### TASK INSTRUCTIONS
[1] In the light-fixture thread, what reasons does the seller give for selling the fixtures? List every one.
[2] Can you duplicate a passage from the light-fixture thread, beginning at the words "## Foxtail (Mar" and stopping after "offset a bit."?
[3] Answer these questions about the light-fixture thread:
(a) Where were the two fixtures purchased?
(b) How much would two fixtures overlap on a 60" tank?
(c) What tank did the seller use the fixtures on?

### SELECTION
# FS: Marineland Double Bright LED 36" - 48" x 2



## 2wheelsx2 (Apr 21, 2010)

I have 2 of these that have been in service for a year. Both purchased from Big Al's online when it was a sponsor here.

Marineland Double Bright LED Light Fixture (36-48 Inch)

They are the ones which are actually 3 ft long. Both working great...all LED's intact, not burned out ones. I'm selling as I am going to a covered canopy for custom LED modules. These Marinelands are not bright enough to grow plants when suspended plus they are not mountable easily

$95 or $180 if you buy both.


----------



## 2wheelsx2 (Apr 21, 2010)

One pending now. One left for $95.


----------



## 2wheelsx2 (Apr 21, 2010)

BUMP for the one remaining.


----------



## 2wheelsx2 (Apr 21, 2010)

BUMP for the 1 left.


----------



## 2wheelsx2 (Apr 21, 2010)

Bump it up.


----------



## 2wheelsx2 (Apr 21, 2010)

Buyer changed his mind. Bump for both. Still $180 for 2.


----------



## 2wheelsx2 (Apr 21, 2010)

To the top.


----------



## 2wheelsx2 (Apr 21, 2010)

Up we go. Still available.


----------



## 2wheelsx2 (Apr 21, 2010)

Bump it up.


----------



## Foxtail (Mar 14, 2012)

I am interested in these but dont know how I would make then work... My tank is a 60" I guess I could overlap them...

I would agree with you, but then we would both be wrong...


----------



## 2wheelsx2 (Apr 21, 2010)

Yep, you would overlap them. They are 3 feet long, so you'd have a 1 foot overlap. If you have a glass top, they can just sit on top. I used them on a 6' 125 gallon with a brace in the centre and had to do the same thing since the legs don't work well in that configuration. I just had them offset a bit.


----------



## 2wheelsx2 (Apr 21, 2010)

BUMP it up.


----------



## 2wheelsx2 (Apr 21, 2010)

One gone tonight. One left for $95.


----------

### ENTRIES SUPPLIED
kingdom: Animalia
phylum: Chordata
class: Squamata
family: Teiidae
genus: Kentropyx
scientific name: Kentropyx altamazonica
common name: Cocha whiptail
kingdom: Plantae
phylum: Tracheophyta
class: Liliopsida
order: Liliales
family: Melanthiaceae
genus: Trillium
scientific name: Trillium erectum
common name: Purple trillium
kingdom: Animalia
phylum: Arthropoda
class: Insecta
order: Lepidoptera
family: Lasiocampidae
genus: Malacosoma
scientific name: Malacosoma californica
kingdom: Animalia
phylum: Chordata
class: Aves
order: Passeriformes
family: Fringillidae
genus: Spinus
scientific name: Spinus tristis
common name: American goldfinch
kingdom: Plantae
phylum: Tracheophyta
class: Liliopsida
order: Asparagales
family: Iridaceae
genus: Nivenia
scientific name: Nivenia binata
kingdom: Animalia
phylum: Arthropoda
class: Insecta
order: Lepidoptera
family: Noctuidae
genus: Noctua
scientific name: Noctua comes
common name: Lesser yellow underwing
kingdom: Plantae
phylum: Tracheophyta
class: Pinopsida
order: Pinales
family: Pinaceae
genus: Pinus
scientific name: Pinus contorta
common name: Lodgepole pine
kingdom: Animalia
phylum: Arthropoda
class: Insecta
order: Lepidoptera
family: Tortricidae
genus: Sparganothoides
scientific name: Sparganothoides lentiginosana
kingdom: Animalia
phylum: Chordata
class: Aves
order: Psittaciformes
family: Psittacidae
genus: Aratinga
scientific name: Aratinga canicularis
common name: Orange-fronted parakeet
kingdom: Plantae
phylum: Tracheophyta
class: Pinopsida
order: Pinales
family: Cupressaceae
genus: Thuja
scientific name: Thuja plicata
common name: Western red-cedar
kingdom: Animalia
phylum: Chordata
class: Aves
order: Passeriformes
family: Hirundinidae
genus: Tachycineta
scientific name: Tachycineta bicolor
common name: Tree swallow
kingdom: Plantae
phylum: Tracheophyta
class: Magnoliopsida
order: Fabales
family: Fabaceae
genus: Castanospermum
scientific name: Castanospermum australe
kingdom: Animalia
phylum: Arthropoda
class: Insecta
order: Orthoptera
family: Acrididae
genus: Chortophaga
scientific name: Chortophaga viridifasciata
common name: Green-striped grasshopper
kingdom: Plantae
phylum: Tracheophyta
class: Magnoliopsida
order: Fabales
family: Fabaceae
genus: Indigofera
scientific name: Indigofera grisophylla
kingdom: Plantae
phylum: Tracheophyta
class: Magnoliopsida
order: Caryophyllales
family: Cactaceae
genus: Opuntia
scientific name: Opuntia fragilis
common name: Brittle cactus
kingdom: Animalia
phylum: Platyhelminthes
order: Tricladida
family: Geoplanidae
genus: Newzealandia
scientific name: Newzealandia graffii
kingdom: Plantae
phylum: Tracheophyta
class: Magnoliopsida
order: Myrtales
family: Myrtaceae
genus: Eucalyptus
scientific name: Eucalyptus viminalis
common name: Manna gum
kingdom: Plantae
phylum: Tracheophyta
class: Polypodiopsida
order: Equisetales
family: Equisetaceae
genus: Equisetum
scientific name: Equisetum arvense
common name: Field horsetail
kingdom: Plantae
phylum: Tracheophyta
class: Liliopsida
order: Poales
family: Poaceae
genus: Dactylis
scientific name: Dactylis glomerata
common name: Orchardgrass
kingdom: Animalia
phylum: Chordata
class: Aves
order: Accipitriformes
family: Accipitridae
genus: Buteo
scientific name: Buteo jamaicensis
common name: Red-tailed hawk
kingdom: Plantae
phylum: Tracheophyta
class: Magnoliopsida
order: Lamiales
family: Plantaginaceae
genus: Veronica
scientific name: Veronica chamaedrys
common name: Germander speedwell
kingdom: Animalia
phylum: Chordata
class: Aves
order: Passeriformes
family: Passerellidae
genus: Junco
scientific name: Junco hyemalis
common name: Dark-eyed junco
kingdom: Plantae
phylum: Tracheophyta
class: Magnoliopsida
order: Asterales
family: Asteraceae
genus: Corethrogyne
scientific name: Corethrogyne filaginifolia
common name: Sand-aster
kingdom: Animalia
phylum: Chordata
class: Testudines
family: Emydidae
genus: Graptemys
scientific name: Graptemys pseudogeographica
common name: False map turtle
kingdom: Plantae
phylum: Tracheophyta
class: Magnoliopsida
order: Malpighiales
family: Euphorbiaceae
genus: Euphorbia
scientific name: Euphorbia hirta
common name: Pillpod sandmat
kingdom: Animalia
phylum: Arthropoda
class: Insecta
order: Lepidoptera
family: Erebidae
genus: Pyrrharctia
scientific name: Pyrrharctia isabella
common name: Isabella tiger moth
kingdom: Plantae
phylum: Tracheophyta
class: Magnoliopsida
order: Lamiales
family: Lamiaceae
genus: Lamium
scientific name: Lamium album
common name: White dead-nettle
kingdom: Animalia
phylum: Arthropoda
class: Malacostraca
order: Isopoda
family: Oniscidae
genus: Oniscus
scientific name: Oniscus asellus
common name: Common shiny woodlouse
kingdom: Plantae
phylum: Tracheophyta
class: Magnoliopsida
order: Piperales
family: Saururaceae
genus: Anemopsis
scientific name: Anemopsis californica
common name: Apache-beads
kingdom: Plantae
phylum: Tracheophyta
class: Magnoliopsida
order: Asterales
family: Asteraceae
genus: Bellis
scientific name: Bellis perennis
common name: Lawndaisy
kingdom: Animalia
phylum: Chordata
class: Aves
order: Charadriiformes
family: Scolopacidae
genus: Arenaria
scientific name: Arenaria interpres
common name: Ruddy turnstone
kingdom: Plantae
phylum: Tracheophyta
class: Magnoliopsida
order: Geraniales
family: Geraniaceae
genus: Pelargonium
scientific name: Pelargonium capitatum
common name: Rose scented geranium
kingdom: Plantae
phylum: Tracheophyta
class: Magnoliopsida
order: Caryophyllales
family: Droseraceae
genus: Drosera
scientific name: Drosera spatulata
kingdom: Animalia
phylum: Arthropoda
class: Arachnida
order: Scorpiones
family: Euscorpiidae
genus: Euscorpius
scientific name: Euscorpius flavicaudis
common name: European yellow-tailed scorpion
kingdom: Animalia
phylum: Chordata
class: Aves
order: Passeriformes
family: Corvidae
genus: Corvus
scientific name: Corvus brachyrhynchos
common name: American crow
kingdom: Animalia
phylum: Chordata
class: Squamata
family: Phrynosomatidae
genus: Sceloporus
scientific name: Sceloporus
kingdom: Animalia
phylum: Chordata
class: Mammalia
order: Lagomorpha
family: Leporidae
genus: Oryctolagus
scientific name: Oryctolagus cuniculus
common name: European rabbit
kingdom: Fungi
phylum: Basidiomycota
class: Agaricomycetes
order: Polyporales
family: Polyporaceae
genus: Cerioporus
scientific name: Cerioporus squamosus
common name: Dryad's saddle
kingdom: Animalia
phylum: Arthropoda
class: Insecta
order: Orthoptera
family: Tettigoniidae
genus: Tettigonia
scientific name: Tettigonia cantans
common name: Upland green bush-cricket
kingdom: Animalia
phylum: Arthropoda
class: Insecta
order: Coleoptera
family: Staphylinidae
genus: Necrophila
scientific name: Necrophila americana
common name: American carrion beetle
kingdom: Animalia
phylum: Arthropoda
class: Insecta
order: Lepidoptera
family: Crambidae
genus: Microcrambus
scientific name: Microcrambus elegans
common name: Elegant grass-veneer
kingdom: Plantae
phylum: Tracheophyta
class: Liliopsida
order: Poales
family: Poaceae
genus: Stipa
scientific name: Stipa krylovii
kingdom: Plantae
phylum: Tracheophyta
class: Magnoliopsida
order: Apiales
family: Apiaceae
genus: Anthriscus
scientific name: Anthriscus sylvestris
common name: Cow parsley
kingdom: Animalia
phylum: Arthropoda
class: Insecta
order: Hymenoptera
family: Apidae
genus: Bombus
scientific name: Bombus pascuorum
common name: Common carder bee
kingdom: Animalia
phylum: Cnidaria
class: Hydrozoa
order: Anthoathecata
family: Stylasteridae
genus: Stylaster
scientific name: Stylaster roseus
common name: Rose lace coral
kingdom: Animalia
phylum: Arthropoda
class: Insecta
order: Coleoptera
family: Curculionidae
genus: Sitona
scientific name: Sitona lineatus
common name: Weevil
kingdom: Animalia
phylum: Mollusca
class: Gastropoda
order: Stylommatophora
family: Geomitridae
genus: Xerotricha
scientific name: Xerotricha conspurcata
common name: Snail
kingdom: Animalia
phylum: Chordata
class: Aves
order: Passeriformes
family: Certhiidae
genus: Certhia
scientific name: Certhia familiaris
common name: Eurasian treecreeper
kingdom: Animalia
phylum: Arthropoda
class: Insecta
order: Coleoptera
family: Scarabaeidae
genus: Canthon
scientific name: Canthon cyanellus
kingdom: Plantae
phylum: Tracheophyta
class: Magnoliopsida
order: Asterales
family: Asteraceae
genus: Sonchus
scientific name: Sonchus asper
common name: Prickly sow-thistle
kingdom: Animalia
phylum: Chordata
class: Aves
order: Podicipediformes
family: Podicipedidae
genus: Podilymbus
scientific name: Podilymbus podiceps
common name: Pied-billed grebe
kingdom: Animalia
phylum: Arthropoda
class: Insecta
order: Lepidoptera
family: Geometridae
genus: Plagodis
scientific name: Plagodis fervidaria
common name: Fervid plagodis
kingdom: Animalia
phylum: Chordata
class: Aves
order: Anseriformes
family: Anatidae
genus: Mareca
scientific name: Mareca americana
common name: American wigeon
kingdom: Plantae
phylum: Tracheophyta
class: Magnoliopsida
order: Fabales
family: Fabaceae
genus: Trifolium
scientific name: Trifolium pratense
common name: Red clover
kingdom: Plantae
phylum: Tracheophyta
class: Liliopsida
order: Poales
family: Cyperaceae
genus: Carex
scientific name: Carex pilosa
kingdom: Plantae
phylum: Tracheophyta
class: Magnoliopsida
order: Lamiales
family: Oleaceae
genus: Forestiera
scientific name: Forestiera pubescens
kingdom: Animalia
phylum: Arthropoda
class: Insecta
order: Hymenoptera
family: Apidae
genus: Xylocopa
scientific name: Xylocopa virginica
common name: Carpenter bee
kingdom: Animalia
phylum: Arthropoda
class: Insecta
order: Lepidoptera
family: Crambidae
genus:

### THE RESULTS
[1]
- Switching to a covered canopy for custom LED modules
- The fixtures are not bright enough to grow plants when suspended
- The fixtures are not easily mountable

[2]
## Foxtail (Mar 14, 2012)

I am interested in these but dont know how I would make then work... My tank is a 60" I guess I could overlap them...

I would agree with you, but then we would both be wrong...


----------



## 2wheelsx2 (Apr 21, 2010)

Yep, you would overlap them. They are 3 feet long, so you'd have a 1 foot overlap. If you have a glass top, they can just sit on top. I used them on a 6' 125 gallon with a brace in the centre and had to do the same thing since the legs don't work well in that configuration. I just had them offset a bit.

[3]
(a) From Big Al's online, back when it was a sponsor.
(b) One foot.
(c) A 6' 125-gallon tank with a brace in the center.